Privatisierung der Wasserversorgung:Schlecht für den Geldbeutel, schlecht für die Nase

Die neue EU-Richtlinie zur Wasserversorgung setzt falsche Signale. Beobachter befürchten, dass von ihr ein neuer Privatisierungsschub ausgehen könnte. Zwar wird keine Kommune zur Privatisierung genötigt, aber Kommunen, die partout nicht wollen, müssen sich juristische Finessen einfallen lassen.

Ein Kommentar von Heribert Prantl

Die Schlacht bei Waterloo war Napoleons letzte Schlacht; seitdem steht die Redewendung "ein Waterloo erleben" als Synonym für die totale Niederlage, für die Katastrophe. So eine Katastrophe haben die Menschen in der Stadt Grenoble erlebt, als dort vor gut zwanzig Jahren die kommunale Wasserversorgung privatisiert wurde. Die Verträge waren dreckig; das Wasser war nicht sauber, dafür aber teuer. Am besten flossen die Schmiergelder. Die private Wassercompagnie verdiente sich dumm und dämlich. Das Wasser heißt auf Französisch l'eau - das Desaster von Grenoble wurde deshalb mit dem schönen Wortspiel "Waterleau" bedacht.

Ähnliche Erfahrungen, nicht immer so desaströs, gibt es anderswo auch, in London beispielsweise; dort wurde viel verdient, aber nichts in die Leitungen investiert; sie verrotteten. Potsdam hat den Vertrag mit dem französischen Wasserversorger wieder gekündigt, als die Wasserpreise in den Himmel stiegen. Der erste erfolgreiche Bürgerentscheid in Berlin richtete sich vor zwei Jahren gegen die Teilprivatisierung der Berliner Wasserversorgung.

Bei diesem Thema gibt es zwei Spontanreaktionen: erstens, den Griff zum Geldbeutel, um ihn festzuhalten; zweitens den Griff zur Nase, um sie zuzuhalten. Es riecht nicht alles gut, was fließt. Das ist der Hintergrund für die wütenden Proteste gegen die geplante "Richtlinie des Europäischen Parlaments und des Rates über die Konzessionsvergabe".

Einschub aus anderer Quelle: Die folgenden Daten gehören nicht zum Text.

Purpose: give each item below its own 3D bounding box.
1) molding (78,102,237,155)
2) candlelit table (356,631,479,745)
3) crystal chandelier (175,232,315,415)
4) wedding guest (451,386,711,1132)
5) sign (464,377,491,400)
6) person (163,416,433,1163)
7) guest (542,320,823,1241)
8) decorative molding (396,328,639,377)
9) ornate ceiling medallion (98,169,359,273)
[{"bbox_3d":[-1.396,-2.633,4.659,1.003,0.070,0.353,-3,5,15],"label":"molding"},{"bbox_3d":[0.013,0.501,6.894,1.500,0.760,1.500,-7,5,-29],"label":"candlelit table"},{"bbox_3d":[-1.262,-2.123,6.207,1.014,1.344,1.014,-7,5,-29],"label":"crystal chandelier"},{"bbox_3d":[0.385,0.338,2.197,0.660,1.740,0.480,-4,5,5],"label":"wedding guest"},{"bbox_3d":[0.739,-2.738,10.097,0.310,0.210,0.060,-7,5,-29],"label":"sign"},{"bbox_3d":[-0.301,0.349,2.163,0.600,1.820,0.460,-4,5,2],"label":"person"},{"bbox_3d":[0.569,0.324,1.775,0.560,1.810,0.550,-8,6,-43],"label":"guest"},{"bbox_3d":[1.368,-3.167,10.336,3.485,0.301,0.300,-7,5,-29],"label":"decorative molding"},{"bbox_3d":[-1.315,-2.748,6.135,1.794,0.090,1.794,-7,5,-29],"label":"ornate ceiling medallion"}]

Sie ist hundert Seiten dick und hochkompliziert; EU-Bürokraten reden sich den Mund fransig, um zu beteuern, dass davon kein Privatisierungszwang und auch keine solche Gefahr für die Wasserversorgung ausgehe. Aber Bürgermeister und Landräte, die ihre Schreckerlebnisse mit der Privatisierung der Daseinsvorsorge schon hinter sich haben, glauben das nicht - sie sind ja noch immer dabei, ihre alten Privatisierungsfehler zu korrigieren und privatisierte Stadtwerke, Verkehrsbetriebe etc. wieder zu kommunalisieren.

Unwillige Kommunen müssen sich juristische Finessen einfallen lassen

Die neue EU-Richtlinie soll unter anderem Anti-Korruptionsregeln in die Privatisierung der Wasserversorgung bringen, zu der Griechenland und Portugal von der EU-Troika gezwungen wurden. Es gibt die Befürchtung, von der Privatisierung dort könnte ein neuer Privatisierungsschub für die Nordländer ausgehen. Um diese Ängste zu beruhigen, wurden noch einige Änderungen in die Richtlinie hineinverhandelt.

Gewiss: Keine Kommune wird von der EU-Richtlinie zur Privatisierung genötigt; aber Kommunen, die sie partout nicht wollen, müssen sich nun juristische Finessen einfallen lassen; denn Brüssel macht das eigentlich Selbstverständliche (dass öffentliche Güter in öffentliche Hand gehören) kompliziert. Die Richtlinie setzt falsche Signale. Sie blinkt markt- und neoliberal. Brüssel gelingt es nicht, das abzustellen.

Die Juristen in ganz Europa besinnen sich derzeit auf die alten gemeinsamen Rechtsgrundlagen; sie fußen auf dem römischen Recht. Dort gab es die "res extra commercium" - die Dinge, die dem Kommerz entzogen waren. Man sollte sich daran erinnern. Das Wasser gehört dazu.